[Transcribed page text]
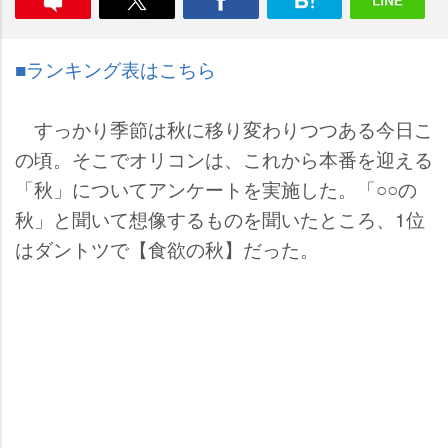
■ランキング表はこちら
すっかり季節は秋に移り変わりつつある今日こ
の頃。そこでオリコンは、これから本番を迎える
「秋」についてアンケートを実施した。「○○の
秋」と聞いて想像するものを聞いたところ、1位
はダントツで【食欲の秋】だった。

▸ **About this task**
Print the listing above word for word, leaving out the pictures.

▸ **Result below**
■ランキング表はこちら
すっかり季節は秋に移り変わりつつある今日こ
の頃。そこでオリコンは、これから本番を迎える
「秋」についてアンケートを実施した。「○○の
秋」と聞いて想像するものを聞いたところ、1位
はダントツで【食欲の秋】だった。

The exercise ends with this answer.